- Abbreviation: IPFT
- Secretary: Prem Kumar Reang
- Spokesperson: Amit Debbarma
- Founder: Harinath Debbarma; Shyama Charan Tripura;
- Headquarters: Old Kali Bari Road, Krishnanagar, Agartala - 799100 Tripura
- Youth wing: Youth IPFT
- Ideology: Tripuri nationalism Regionalism Anti-immigration Anti-communism
- Political position: Centre-right
- Colours: Dark green
- ECI status: Regional party
- Alliance: NDA (2018-Present)
- Seats in Tripura Legislative Assembly: 1 / 60

Election symbol
- Dao Knife

Party flag

= Indigenous People's Front of Tripura =

Political party in Tripura, India

The Indigenous People's Front of Tripura (IPFT) is a regional political party in Tripura, India. It is a member of the National Democratic Alliance and North-East Democratic Alliance. The party was merged into the Indigenous Nationalist Party of Tripura (INPT) in 2001, however diverged out in 2009. The party allied with the BJP in the 2018 Tripura Legislative Assembly election and won all eight seats it contested and got 7.5% of the total votes polled. The BJP got 36 seats and with a total of 44 seats the BJP-IPFT coalition had two-thirds majority in the Legislative Assembly. In 2023 Tripura Legislative Assembly election, despite the BJP securing a majority, IPFT won 1 seat out of the 6 it contested and secured 1.26% of the total vote share. It's only elected mla was inducted in the Second Saha ministry.

==History==

The IPFT made its political breakthrough in the 2000 Tripura Tribal Areas Autonomous District Council (TTAADC) elections. The militant separatist organization National Liberation Front of Tripura (NLFT) had declared that it would only allow the IPFT to contest the election; in light of a series of assassinations, death threats, and kidnappings, only the Left Front and the IPFT participated. The IPFT ended up winning 17 out of 28 seats, taking a majority on the TTAADC.

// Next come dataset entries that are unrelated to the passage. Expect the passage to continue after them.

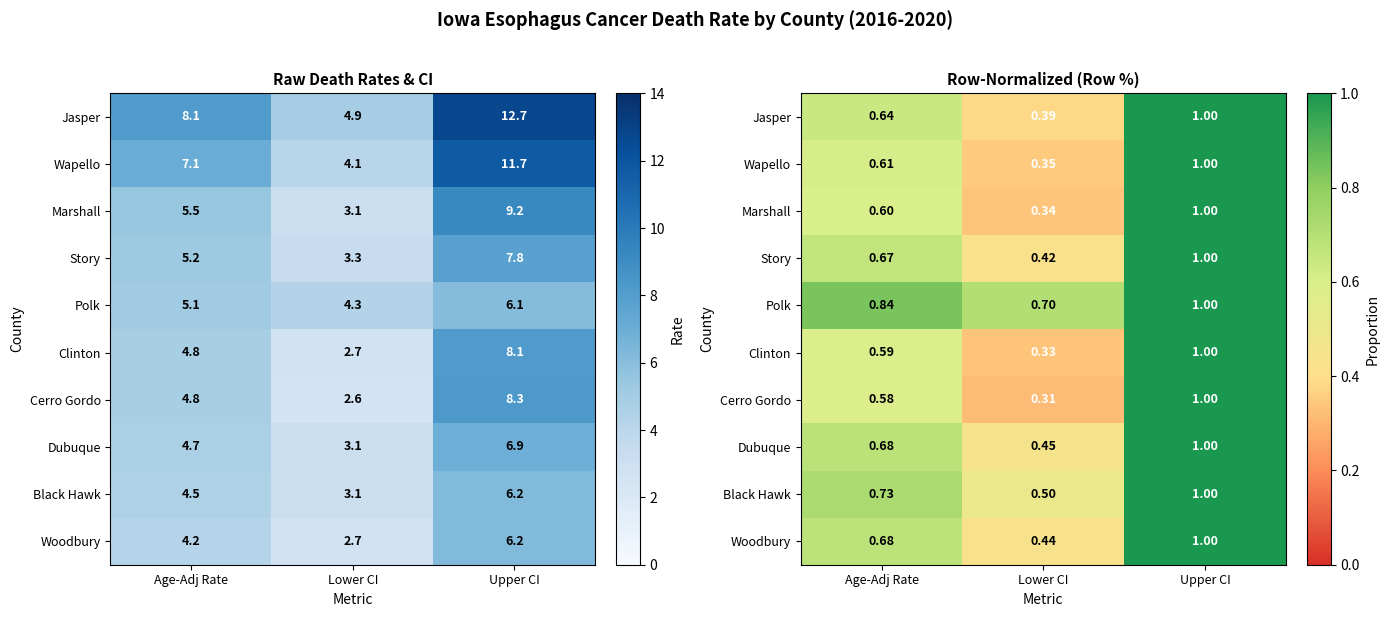

How many data points does each series have?

3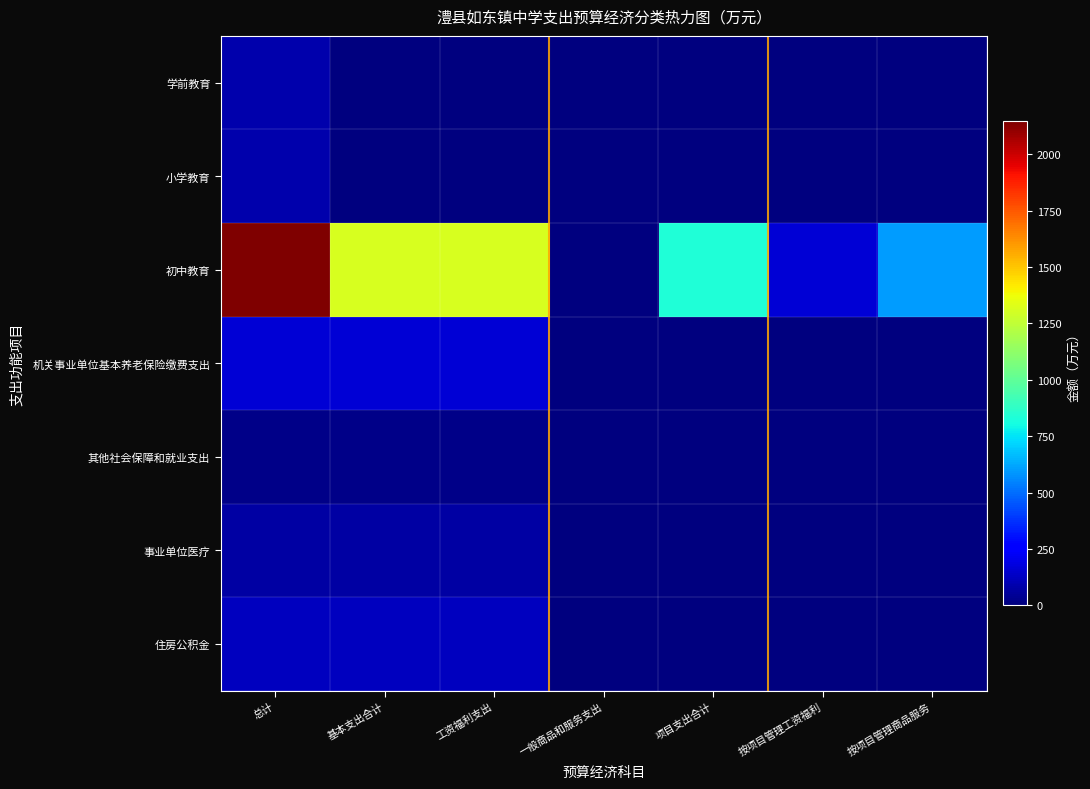

Which series changed the most between 基本支出合计 and 按项目管理商品服务?

初中教育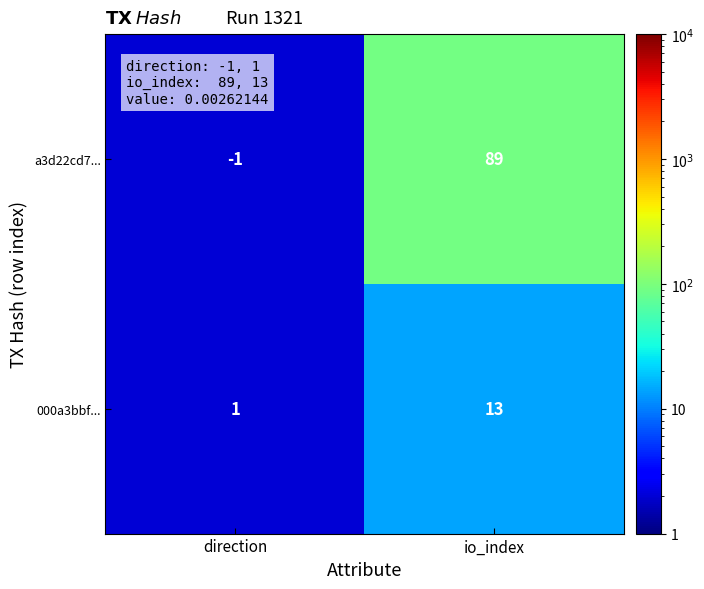

Reading right to left, what are all the values shown in this chart?

a3d22cd7...: 89	-1
000a3bbf...: 13	1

The Tripura National Volunteers (TNV), a Tripuri nationalist militant group, supported the IPFT in the 2000 elections. In 2001, after pressure from the NLFT, the TNV merged with the IPFT. In 2002, the Indigenous Nationalist Party of Tripura (INPT) was formed as a merger of the IPFT and the Tripura Upajati Juba Samiti (TUJS).

The newly formed INPT formed an alliance with the Indian National Congress for the 2003 Tripura Legislative Assembly election, in which the INPT won six assembly seats.

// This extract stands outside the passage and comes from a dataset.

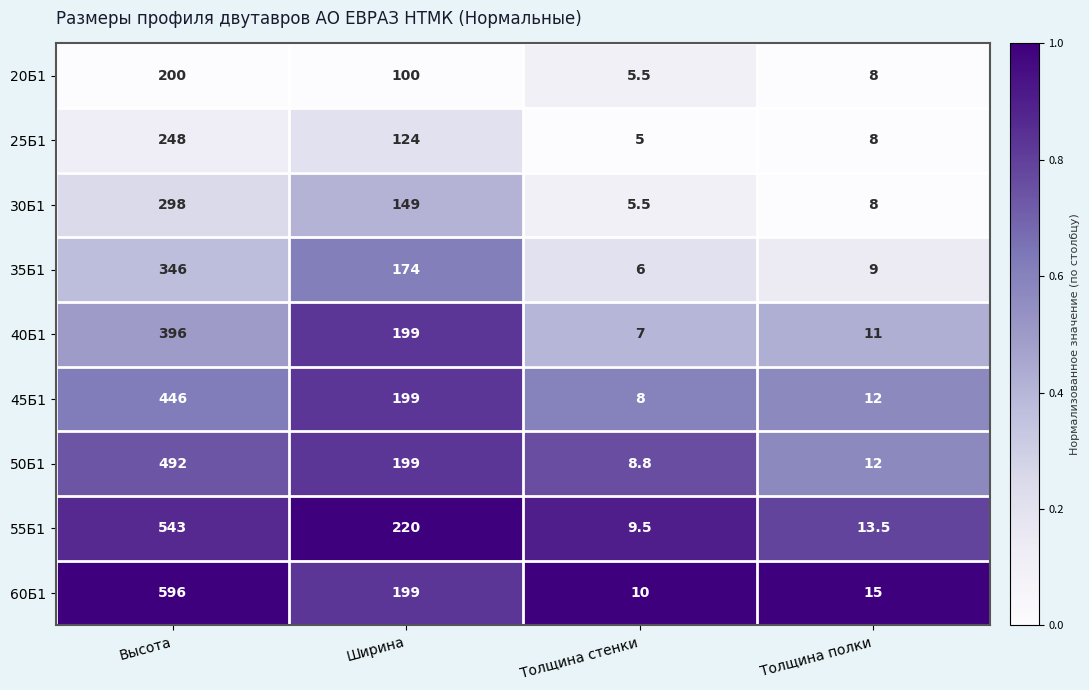

How many distinct data groups are displayed?

9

After the 2003 assembly election, six District Councilors split away from the INPT to form the National Socialist Party of Tripura (NSPT), under the leadership of Hirendra Tripura and Budhu Kumar Debbarma. The NSPT formed a coalition government in the TTAADC in partnership with the communist CPIM party. Following this, more INPT leaders defected, leaving to join the Indian National Congress.

In 2005, another youth leader and INPT MLA Animesh Debbarma left the party to form the National Conference of Tripura (NCT).

Before the 2009 Lok Sabha election, some INPT leaders decided to revive the IPFT party under the leadership of former All India Radio Director N.C Debbarma. The main demand of the IPFT is the formation of "Tipraland", a state within the TTAADC, under articles 2 and 3 of the Indian Constitution.

The IPFT contested both of the Loksabha seats of Tripura in 2009, but received very few votes. It also contested 21 out of 28 ADC seats in the 2010 Tripura Tribal Areas Autonomous District Council election, but only received a total of 2,216 votes.

The IPFT also failed to gain a majority in the 2013 Tripura assembly elections, receiving 11,234 votes in 17 contested seats. Following these elections, IPFT leader Patal Kanya Jamatia left and joined the INPT, ultimately leaving again to form the Tripura Peoples Front (TPF).

In the 2015 ADC elections, the IPFT contested 27 of the 28 seats. Despite securing the second-highest number of votes at 115,252, the IPFT was unable to gain a single seat. The IPFT split again following these elections, with some members like Retd. TCS officer C.R Debbarma and Rangchak Kwthang leaving to form the Tipraland State Party (TSP). The party was further weakened after some prominent IPFT youth leaders, including David Murasing and Pabitra Jamatia, left the party to join the current ruling party Bharatiya Janata Party (BJP), the party in power nationally in India, on 11 December 2016, but David Murasing ultimately leaving again BJP on 16 August 2017 to form Twipra Dophani Sikla Srwngnai Motha (TDSSM).

==Splinter Factions==
The five factions emerged out of IPFT are as follows:
- Indigenous People's Front of Tripura (Tipraha) (IPFT-T) of Aghor Debbarma, Budhu Debbarma, and Binoy Debbarma.
- Indigenous People's Front of Tripura (Balaram Debbarma) (IPFT-B) of Balaram Debbarma.
- Tripura People's Front (TPF) of Patal Kanya Jamatia.
- Tipraland State Party (TSP) of Retired TCS officer C.R Debbarma and Sonacharan Debbarma.
- Twipra Dophani Sikla Srwngnai Motha (TDSSM) of D Hamkhrai Twipra (David Murasing) also split from IPFT.